▸ Excerpt
- Occupations: Radio Talk Show Host Sports Business Expert
- Website: www.horrowsports.com foxsports.com/horrow

= Rick Horrow =

Rick Horrow, as CEO of Horrow Sports Ventures (HSV), pioneered the business of sports. He is the Sports Business Analyst for SportsGrid, CNN/CNN International, and Fox Sports, and his signature radio program, FOX MoneyBall: The Cost of Winning, can be heard Sunday mornings at 9:00 a.m. Eastern time on over 150 North American Fox Sports Radio affiliates, including XM channel 142. He currently appears on Yahoo Sports Radio's Beyond The Scoreboard Wednesdays at 8ET. A popular commentator on the business, law and politics of sports, Horrow is a regular guest on Fox Sports' Best Damn Sports Show Period, and PBS's Nightly Business Report. He is the author of When The Game Is On The Line, and 2011's Behind the Scoreboard: An Insider's Guide to Business of Sport.

▸ Problem
According to the profile of Rick Horrow, at what time and on which day is his radio program FOX MoneyBall: The Cost of Winning heard? The records that follow were taken from a different source.

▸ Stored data
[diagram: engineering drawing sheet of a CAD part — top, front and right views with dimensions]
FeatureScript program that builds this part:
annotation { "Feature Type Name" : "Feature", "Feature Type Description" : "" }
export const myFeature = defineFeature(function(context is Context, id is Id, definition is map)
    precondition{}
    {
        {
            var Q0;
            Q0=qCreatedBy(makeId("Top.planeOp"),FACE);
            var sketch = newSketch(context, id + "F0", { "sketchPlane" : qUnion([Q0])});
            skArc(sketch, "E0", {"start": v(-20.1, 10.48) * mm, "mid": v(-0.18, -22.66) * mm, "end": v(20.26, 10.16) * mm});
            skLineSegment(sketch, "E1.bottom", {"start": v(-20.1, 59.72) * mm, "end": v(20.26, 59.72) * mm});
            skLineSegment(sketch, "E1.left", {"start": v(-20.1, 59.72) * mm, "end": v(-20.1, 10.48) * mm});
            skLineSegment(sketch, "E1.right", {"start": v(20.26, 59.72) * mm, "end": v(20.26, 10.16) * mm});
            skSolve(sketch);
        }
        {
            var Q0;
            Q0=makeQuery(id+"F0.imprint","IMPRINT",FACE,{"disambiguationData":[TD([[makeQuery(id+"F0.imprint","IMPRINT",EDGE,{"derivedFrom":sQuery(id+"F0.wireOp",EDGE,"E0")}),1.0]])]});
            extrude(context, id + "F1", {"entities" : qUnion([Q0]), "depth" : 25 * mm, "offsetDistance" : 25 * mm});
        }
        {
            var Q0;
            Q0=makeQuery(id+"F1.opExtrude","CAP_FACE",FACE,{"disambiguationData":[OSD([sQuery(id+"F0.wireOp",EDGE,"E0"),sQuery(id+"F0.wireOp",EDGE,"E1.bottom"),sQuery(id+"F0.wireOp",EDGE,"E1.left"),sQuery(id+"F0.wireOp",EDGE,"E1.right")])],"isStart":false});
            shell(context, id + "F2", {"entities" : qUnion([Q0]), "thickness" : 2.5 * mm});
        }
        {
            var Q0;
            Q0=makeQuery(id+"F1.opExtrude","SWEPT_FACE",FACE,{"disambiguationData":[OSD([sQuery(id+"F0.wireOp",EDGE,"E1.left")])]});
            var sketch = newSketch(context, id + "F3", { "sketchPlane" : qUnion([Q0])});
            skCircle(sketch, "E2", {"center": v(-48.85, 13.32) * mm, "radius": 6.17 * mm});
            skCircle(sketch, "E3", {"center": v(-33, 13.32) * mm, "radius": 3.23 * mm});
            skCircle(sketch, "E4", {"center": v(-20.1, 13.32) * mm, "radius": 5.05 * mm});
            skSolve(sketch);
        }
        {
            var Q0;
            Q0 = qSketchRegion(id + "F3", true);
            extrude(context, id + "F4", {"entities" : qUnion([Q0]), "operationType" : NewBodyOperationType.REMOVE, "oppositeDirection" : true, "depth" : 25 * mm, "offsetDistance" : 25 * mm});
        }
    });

▸ Answer section
Sunday mornings at 9:00 a.m. Eastern time.